%%
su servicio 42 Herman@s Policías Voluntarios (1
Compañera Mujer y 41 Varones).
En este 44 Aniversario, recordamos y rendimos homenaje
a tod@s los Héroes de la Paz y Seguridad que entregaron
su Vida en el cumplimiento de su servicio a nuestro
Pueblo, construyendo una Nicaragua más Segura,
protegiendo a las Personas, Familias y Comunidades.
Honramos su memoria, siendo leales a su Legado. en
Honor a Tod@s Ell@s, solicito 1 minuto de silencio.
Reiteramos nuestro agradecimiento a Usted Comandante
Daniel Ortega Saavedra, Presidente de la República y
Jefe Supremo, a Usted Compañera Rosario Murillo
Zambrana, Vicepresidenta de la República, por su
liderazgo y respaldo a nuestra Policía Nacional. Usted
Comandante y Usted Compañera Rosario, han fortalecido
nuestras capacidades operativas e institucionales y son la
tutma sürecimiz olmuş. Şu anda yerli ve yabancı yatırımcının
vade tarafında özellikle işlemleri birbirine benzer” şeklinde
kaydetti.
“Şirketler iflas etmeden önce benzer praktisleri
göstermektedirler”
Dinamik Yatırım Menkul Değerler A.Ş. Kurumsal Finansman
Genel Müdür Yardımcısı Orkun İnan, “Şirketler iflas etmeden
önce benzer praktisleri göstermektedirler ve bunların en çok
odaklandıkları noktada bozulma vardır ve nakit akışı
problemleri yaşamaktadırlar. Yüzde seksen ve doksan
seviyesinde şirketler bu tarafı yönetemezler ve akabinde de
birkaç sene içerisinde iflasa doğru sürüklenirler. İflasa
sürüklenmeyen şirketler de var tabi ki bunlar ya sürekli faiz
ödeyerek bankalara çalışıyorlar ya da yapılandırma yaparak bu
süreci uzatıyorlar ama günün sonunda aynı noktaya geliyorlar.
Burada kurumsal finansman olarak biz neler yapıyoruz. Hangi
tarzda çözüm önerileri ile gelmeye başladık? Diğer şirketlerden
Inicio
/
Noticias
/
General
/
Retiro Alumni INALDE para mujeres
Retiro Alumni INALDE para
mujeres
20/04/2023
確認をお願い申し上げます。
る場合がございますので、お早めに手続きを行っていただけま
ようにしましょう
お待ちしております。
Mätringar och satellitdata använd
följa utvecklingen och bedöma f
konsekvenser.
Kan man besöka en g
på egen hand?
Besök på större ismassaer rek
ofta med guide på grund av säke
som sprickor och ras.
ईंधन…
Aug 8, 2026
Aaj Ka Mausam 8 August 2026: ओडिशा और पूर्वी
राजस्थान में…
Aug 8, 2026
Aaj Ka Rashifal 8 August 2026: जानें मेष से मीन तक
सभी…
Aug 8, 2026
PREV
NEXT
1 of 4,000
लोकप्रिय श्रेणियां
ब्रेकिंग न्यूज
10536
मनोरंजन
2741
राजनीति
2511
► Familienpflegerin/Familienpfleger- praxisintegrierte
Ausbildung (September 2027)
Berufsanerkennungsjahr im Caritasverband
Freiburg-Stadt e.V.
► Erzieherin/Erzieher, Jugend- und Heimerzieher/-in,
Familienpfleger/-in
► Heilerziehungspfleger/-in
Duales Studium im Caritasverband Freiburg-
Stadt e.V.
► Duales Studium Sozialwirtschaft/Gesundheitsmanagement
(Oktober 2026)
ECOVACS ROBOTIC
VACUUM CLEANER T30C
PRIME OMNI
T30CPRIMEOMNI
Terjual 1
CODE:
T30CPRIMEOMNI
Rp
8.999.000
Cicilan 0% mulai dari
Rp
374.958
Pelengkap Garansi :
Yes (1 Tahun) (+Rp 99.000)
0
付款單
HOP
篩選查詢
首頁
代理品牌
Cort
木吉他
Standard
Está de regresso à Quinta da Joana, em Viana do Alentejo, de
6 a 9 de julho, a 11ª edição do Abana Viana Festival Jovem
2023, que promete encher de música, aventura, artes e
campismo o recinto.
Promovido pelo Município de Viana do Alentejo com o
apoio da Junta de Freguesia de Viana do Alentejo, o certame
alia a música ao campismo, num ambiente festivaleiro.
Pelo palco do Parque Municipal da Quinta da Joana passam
%%
Directions. Print the material in full. Keep it exactly as it is.

Expected output.
su servicio 42 Herman@s Policías Voluntarios (1
Compañera Mujer y 41 Varones).
En este 44 Aniversario, recordamos y rendimos homenaje
a tod@s los Héroes de la Paz y Seguridad que entregaron
su Vida en el cumplimiento de su servicio a nuestro
Pueblo, construyendo una Nicaragua más Segura,
protegiendo a las Personas, Familias y Comunidades.
Honramos su memoria, siendo leales a su Legado. en
Honor a Tod@s Ell@s, solicito 1 minuto de silencio.
Reiteramos nuestro agradecimiento a Usted Comandante
Daniel Ortega Saavedra, Presidente de la República y
Jefe Supremo, a Usted Compañera Rosario Murillo
Zambrana, Vicepresidenta de la República, por su
liderazgo y respaldo a nuestra Policía Nacional. Usted
Comandante y Usted Compañera Rosario, han fortalecido
nuestras capacidades operativas e institucionales y son la
tutma sürecimiz olmuş. Şu anda yerli ve yabancı yatırımcının
vade tarafında özellikle işlemleri birbirine benzer” şeklinde
kaydetti.
“Şirketler iflas etmeden önce benzer praktisleri
göstermektedirler”
Dinamik Yatırım Menkul Değerler A.Ş. Kurumsal Finansman
Genel Müdür Yardımcısı Orkun İnan, “Şirketler iflas etmeden
önce benzer praktisleri göstermektedirler ve bunların en çok
odaklandıkları noktada bozulma vardır ve nakit akışı
problemleri yaşamaktadırlar. Yüzde seksen ve doksan
seviyesinde şirketler bu tarafı yönetemezler ve akabinde de
birkaç sene içerisinde iflasa doğru sürüklenirler. İflasa
sürüklenmeyen şirketler de var tabi ki bunlar ya sürekli faiz
ödeyerek bankalara çalışıyorlar ya da yapılandırma yaparak bu
süreci uzatıyorlar ama günün sonunda aynı noktaya geliyorlar.
Burada kurumsal finansman olarak biz neler yapıyoruz. Hangi
tarzda çözüm önerileri ile gelmeye başladık? Diğer şirketlerden
Inicio
/
Noticias
/
General
/
Retiro Alumni INALDE para mujeres
Retiro Alumni INALDE para
mujeres
20/04/2023
確認をお願い申し上げます。
る場合がございますので、お早めに手続きを行っていただけま
ようにしましょう
お待ちしております。
Mätringar och satellitdata använd
följa utvecklingen och bedöma f
konsekvenser.
Kan man besöka en g
på egen hand?
Besök på större ismassaer rek
ofta med guide på grund av säke
som sprickor och ras.
ईंधन…
Aug 8, 2026
Aaj Ka Mausam 8 August 2026: ओडिशा और पूर्वी
राजस्थान में…
Aug 8, 2026
Aaj Ka Rashifal 8 August 2026: जानें मेष से मीन तक
सभी…
Aug 8, 2026
PREV
NEXT
1 of 4,000
लोकप्रिय श्रेणियां
ब्रेकिंग न्यूज
10536
मनोरंजन
2741
राजनीति
2511
► Familienpflegerin/Familienpfleger- praxisintegrierte
Ausbildung (September 2027)
Berufsanerkennungsjahr im Caritasverband
Freiburg-Stadt e.V.
► Erzieherin/Erzieher, Jugend- und Heimerzieher/-in,
Familienpfleger/-in
► Heilerziehungspfleger/-in
Duales Studium im Caritasverband Freiburg-
Stadt e.V.
► Duales Studium Sozialwirtschaft/Gesundheitsmanagement
(Oktober 2026)
ECOVACS ROBOTIC
VACUUM CLEANER T30C
PRIME OMNI
T30CPRIMEOMNI
Terjual 1
CODE:
T30CPRIMEOMNI
Rp
8.999.000
Cicilan 0% mulai dari
Rp
374.958
Pelengkap Garansi :
Yes (1 Tahun) (+Rp 99.000)
0
付款單
HOP
篩選查詢
首頁
代理品牌
Cort
木吉他
Standard
Está de regresso à Quinta da Joana, em Viana do Alentejo, de
6 a 9 de julho, a 11ª edição do Abana Viana Festival Jovem
2023, que promete encher de música, aventura, artes e
campismo o recinto.
Promovido pelo Município de Viana do Alentejo com o
apoio da Junta de Freguesia de Viana do Alentejo, o certame
alia a música ao campismo, num ambiente festivaleiro.
Pelo palco do Parque Municipal da Quinta da Joana passam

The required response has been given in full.